The Complainant duly provided a detailed submission clarifying its entitlement to rights in an unregistered trade-mark under the Canadian Trade-Marks Act R.S.C. 1985, and providing examples of the use of its TOROMONT ENERGY mark in connection with services and wares in Canada. (The Panelist would encourage any future Complainants seeking to assert unregistered rights to ensure that they do provide such clarification and supporting evidence to support their assertions in the initial Complaint.)
The Respondent made no submission and did not make any challenge to the Complainants' assertion of rights.
The Panelist considers that the clarification provided by the Complainants is convincing. The Respondent has also had ample opportunity to challenge or rebut the Complainants claim to relevant rights, but has not done so.
In the present proceedings, it follows that, the Panelist accepts the Complainants' claim that it is entitled to such rights, and that it has fulfilled the requirements of Paragraph 4(a)(i) of the Policy.
Element (ii) Rights or Legitimate Interests in the Domain Name
In the light of the distinctive and evidently exclusive nature of the "TOROMONT ENERGY" mark and the fact that the Complainants have established the validity of their claim to trade mark rights in the mark to the Panelist's satisfaction, the Panelist accepts the Complainants' unchallenged submissions (as summarised at 5 above) that the Respondent has no conceivable legitimate rights in the domain name at issue.
Consequently, the requirements of Paragraph 4(a)(ii) of the Policy are met.
Element (iii) Domain Name Registered and Used in Bad Faith
Similarly, as all the evidence makes manifestly clear, the intention of the Respondent in snapping up the inadvertently lapsed previous registration of <toromontenergy.com> was to seek disproportionate, if not extortionate, recompense from the Complainants as the legitimate owners of rights in the TOROMONT ENERGY mark.
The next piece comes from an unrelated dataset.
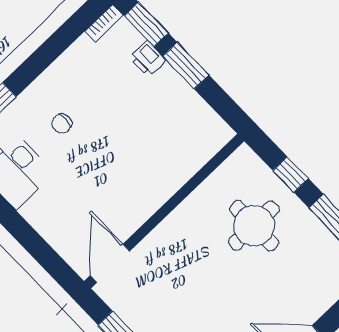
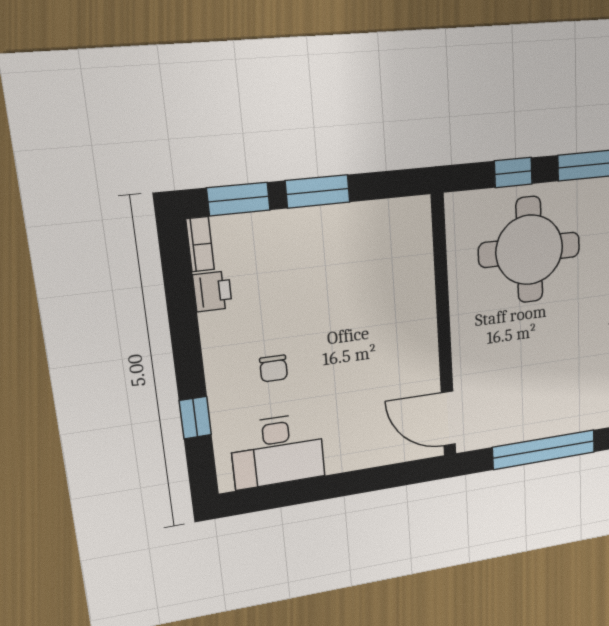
printer: (148, 59) -> (212, 291), moved, turned -90
round table: (254, 226) -> (529, 250), width x1.36, depth x1.36

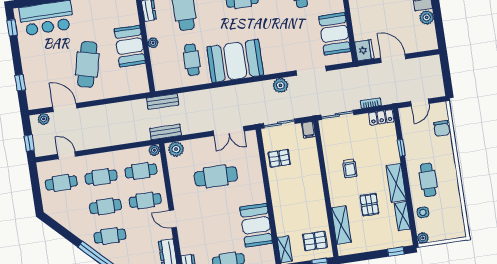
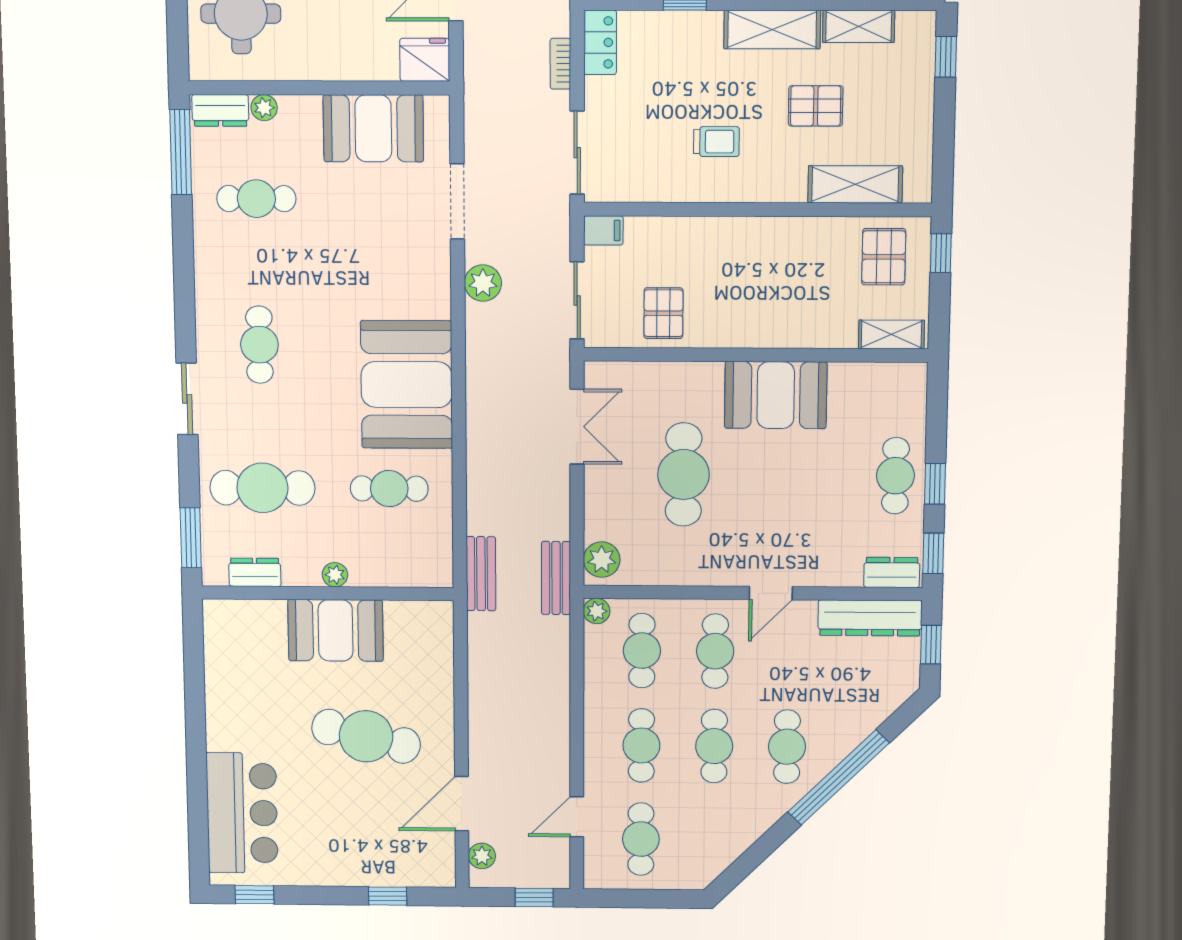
booth: (256, 225) -> (776, 395), moved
The Respondent's motives and conduct were undisguised and plainly fall in the category of "bad-faith" use of the domain name for the purposes of the Policy.
The Panelist therefore concludes that the requirement of Paragraph 4(a)(iii) of the Policy is also satisfied.
For the reasons given in Section 6 above, the Panelist decides that the Complainants succeed with their Complaint and orders that the domain name <toromontenergy.com> be transferred to the Complainants.